Confessions of a Mormon Historian: The Diaries of Leonard J. Arrington, 1971-1997. Salt Lake City: Signature Books, April 30, 2018. $150.00. 2,600 pages in three volumes.

Gary James Bergera, ed.

Foreword by Susan Arrington Madsen. A (delightful) introductory essay by Rebecca Foster Bartholomew on some of Arrington’s ancestors and his life to ca. 1971.

Each volume contains a chronology by Joseph Geisner and Lavina Fielding Anderson in the front matter.

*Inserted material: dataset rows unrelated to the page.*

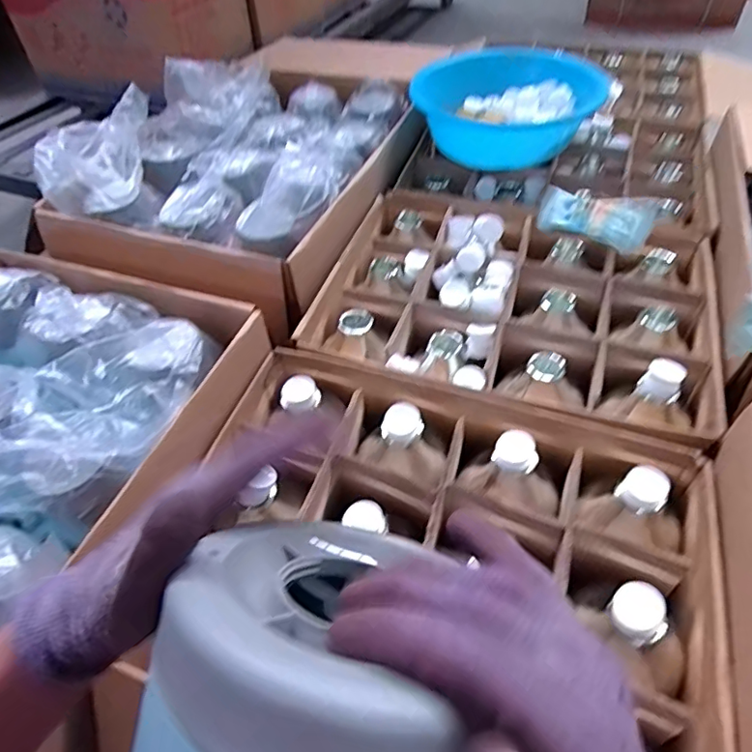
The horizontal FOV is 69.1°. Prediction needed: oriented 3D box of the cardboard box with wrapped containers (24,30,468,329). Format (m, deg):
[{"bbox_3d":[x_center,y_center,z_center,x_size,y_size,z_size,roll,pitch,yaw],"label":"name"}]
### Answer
[{"bbox_3d":[-0.233,-0.494,1.149,0.565,0.203,0.811,15,51,17],"label":"cardboard box with wrapped containers"}]

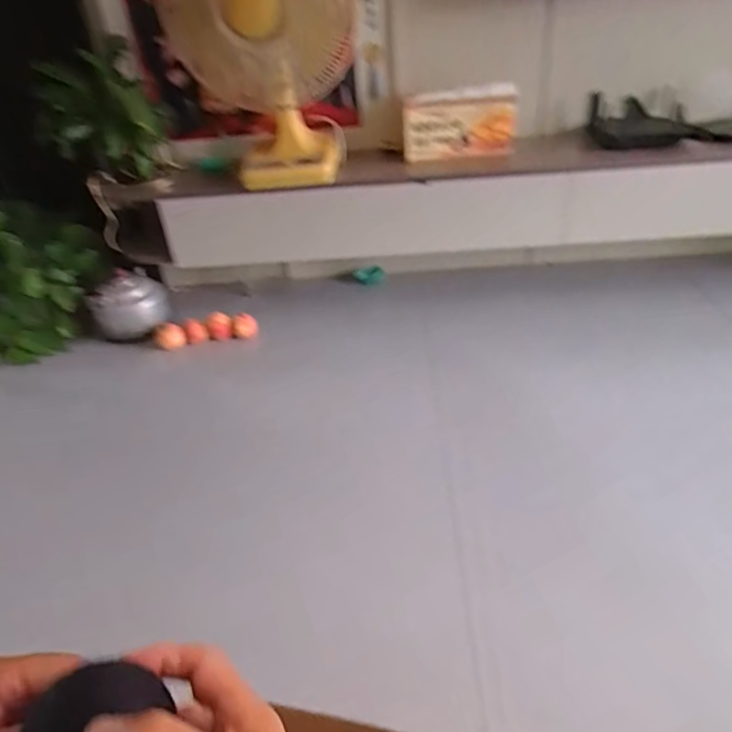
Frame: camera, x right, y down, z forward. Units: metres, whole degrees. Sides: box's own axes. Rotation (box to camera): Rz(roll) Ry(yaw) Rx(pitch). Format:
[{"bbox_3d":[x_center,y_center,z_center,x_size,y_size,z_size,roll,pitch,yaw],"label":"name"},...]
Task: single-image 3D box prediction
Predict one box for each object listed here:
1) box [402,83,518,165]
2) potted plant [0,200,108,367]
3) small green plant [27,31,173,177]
[{"bbox_3d":[0.244,-0.599,1.442,0.309,0.188,0.052,-13,35,-11],"label":"box"},{"bbox_3d":[-0.954,-0.221,1.518,0.427,0.370,0.278,-28,40,-29],"label":"potted plant"},{"bbox_3d":[-0.584,-0.561,1.260,0.247,0.258,0.291,-15,36,-13],"label":"small green plant"}]

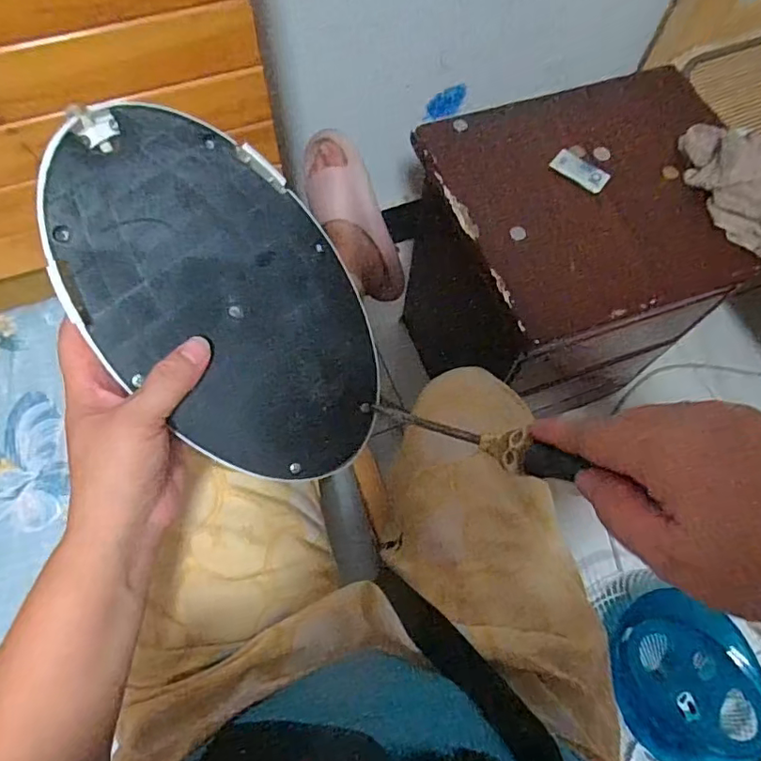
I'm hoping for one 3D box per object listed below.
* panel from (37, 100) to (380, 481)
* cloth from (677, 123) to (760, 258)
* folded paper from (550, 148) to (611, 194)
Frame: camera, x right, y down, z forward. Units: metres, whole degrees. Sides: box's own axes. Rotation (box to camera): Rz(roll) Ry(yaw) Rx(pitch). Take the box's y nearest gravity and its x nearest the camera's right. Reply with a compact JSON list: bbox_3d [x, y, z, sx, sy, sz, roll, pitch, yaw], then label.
[{"bbox_3d":[-0.085,-0.042,0.311,0.135,0.007,0.227,-38,110,-16],"label":"panel"},{"bbox_3d":[0.411,-0.233,0.618,0.084,0.054,0.179,-28,71,-14],"label":"cloth"},{"bbox_3d":[0.242,-0.254,0.654,0.068,0.006,0.034,40,70,14],"label":"folded paper"}]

Editor Bergera provides helpful short biographical notes on persons who appear in the diaries along with citations for work LJA mentions and other brief but important bits of context, along with generally unobtrusive expansions of the text when LJA is terse with names, places, etc.

Volume 1: Church Historian, 1971-1975 876 pages (including an appendix listing LDS historians and some associates for the years 1830-1985) + front matter.
Volume 2: Centrifugal Forces, 1975-1980 922 pages.
Volume 3: Exile, 1980-1997 803 pages (includes an index for all volumes) with an Afterword by Thomas G. Alexander and an Arrington bibliography by Jeffery O. Johnson.

Signature Books very kindly gave me a look at their forthcoming publication of Leonard J. Arrington’s (LJA) diaries covering the period of his appointment as LDS Church Historian to two years before his death in 1999. The recent Arrington biography by Gregory A. Prince quoted liberally from LJA’s diaries, housed at the Merrill-Cazier Library at Utah State University in Logan, Utah.[1]